Обозной страже всяк: все, кто сюда лезет, – чужой, а значит, руби, и будешь молодец.
Вдруг кто-то схватил Зимобора за рукав и закричал голосом Коньши:
– Княже, это я, свои!
– Чего ты? – Зимобор обернулся. – Что у вас?
– Бежим скорей, я уже город взял! – возбужденно дыша, доложил Коньша.
– Как взял?
– А так! Прибегаю! Ворота нарас… пашку! Никого! Я туда! Там козел какой-то на меня… с топором! А тут Хорошка бежит, Корочунов, я ему… Короче, идем скорее, там уже драка, если не нажмем, ворота закроют, и опять весь круг заводить с начала!
Свистнув тем, кого успел собрать, Зимобор вслед за Коньшей устремился к воротам. Снег все шел, ноги вязли. В черно-белой тьме не удавалось ничего разглядеть, но где город, смоляне помнили, и он был достаточно большим, чтобы его не потерять.
Правда, поначалу Зимобор и Коньша ошиблись направлением, бодро вскарабкались на кручу и чуть не рухнули с обрыва на лед. Пришлось сдавать назад и брать левее. Наконец впереди из метели послышались крики и лязг железа. Несколько раз смоляне споткнулись о лежащие тела, раненые кричали и стонали, но сейчас было некогда разбираться, свои это или чужие.

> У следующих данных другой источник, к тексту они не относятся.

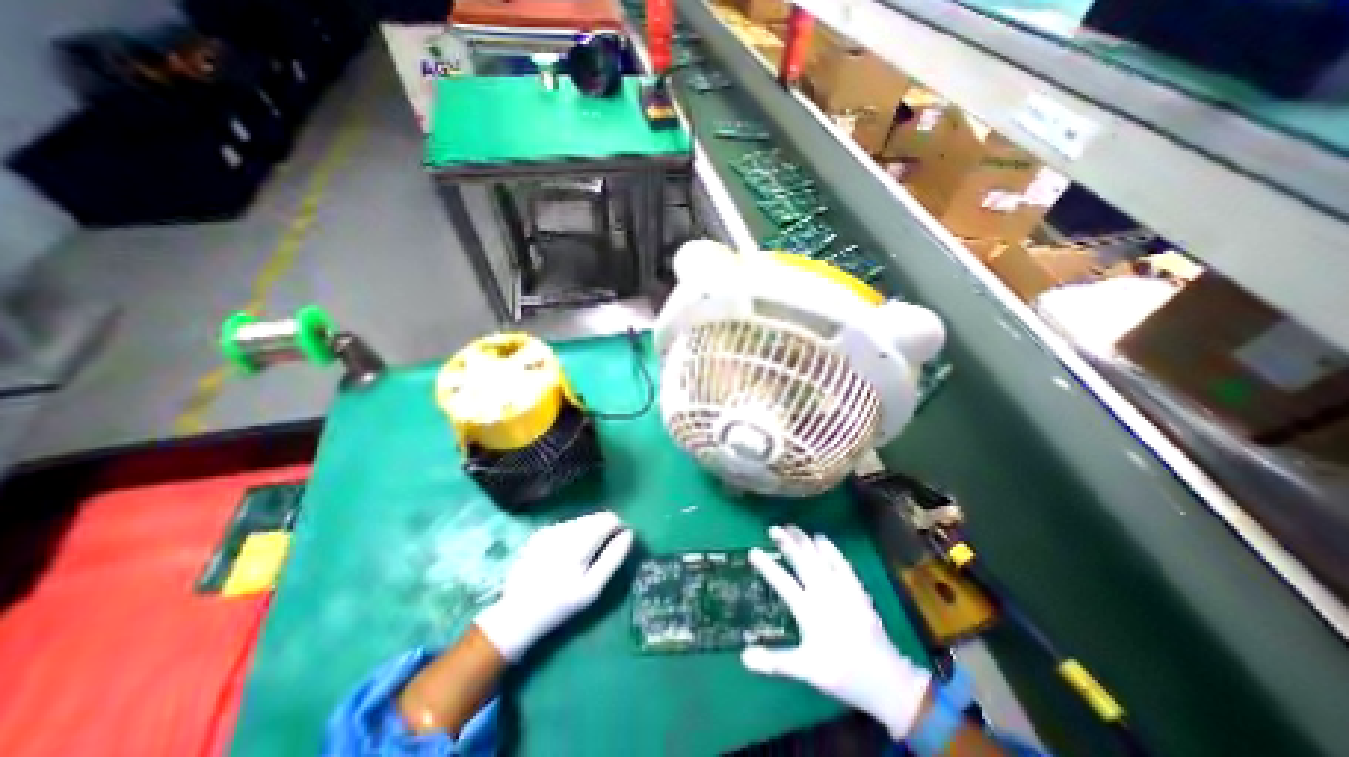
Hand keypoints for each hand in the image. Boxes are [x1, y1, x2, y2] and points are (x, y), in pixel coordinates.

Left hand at [472, 508, 637, 660]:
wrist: (516, 616)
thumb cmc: (559, 606)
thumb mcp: (591, 589)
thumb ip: (613, 558)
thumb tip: (629, 534)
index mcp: (577, 542)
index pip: (608, 519)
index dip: (618, 528)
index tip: (618, 544)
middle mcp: (563, 529)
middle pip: (595, 517)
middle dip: (603, 530)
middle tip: (600, 554)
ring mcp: (549, 529)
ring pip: (581, 520)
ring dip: (589, 532)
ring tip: (583, 558)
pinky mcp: (540, 533)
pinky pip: (567, 526)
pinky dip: (574, 536)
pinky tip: (566, 556)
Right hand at [742, 527, 933, 738]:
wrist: (886, 679)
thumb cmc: (841, 674)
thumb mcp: (806, 670)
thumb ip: (774, 661)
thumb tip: (743, 657)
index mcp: (809, 610)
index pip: (782, 582)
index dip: (767, 566)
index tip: (753, 551)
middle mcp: (824, 593)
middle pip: (802, 561)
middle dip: (787, 543)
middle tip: (773, 529)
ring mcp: (842, 588)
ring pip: (820, 557)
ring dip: (805, 541)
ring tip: (792, 527)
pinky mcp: (856, 588)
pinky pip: (841, 562)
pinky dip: (830, 549)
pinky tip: (822, 539)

Напав на смолян, часть жижальцев во главе с самим Окладой (с которым Зимобор пока так и не встретился) ввязалась в драку перед избами. Оклада тоже жаждал встречи, надеясь или убить, или захватить в плен смолянского князя, после чего можно будет требовать дань в пользу Верхневражья уже с него. Сборную дружину под предводительством своего брата Кривца он послал захватывать обоз. Дружина эта была сколочена из местных мужиков, искавших спасения в городе от пришлого князя. Каждый из них сам по себе был воин хоть куда: крепкие, сильные, ловко умеющие обращаться с топором и рогатиной, мужики были грозными противниками, а толстые овчинные кожухи и меховые шапки защищали не многим хуже, чем стегачи и кольчуги (поэтому многие из смолянских кметей зимой тоже предпочитали воевать в кожухах вместо стегачей). Не хватало мужикам только одного – навыка драться в строю и быть частью большого единого отряда. По старому родовому обычаю каждый держался поближе к своим братьям, сыновьям и прочим, с кем жил. И даже если воевода Кривец посылал налево, мужики бежали направо, потому что именно там им мерещился зять Смарун, стрый Внега, да и сам батяня вроде вон топором машет… Как бы не обидели чужаки батяню, надо подсобить!
В итоге верхневражская дружина вся рассыпалась на множество мелких ватажек, которые и не пытались объединиться. Проще всех пришлось опять же тем, кто добрался до обоза: там уже стало все ясно – вон возы, вон их сторожа, бей, и все будет наше!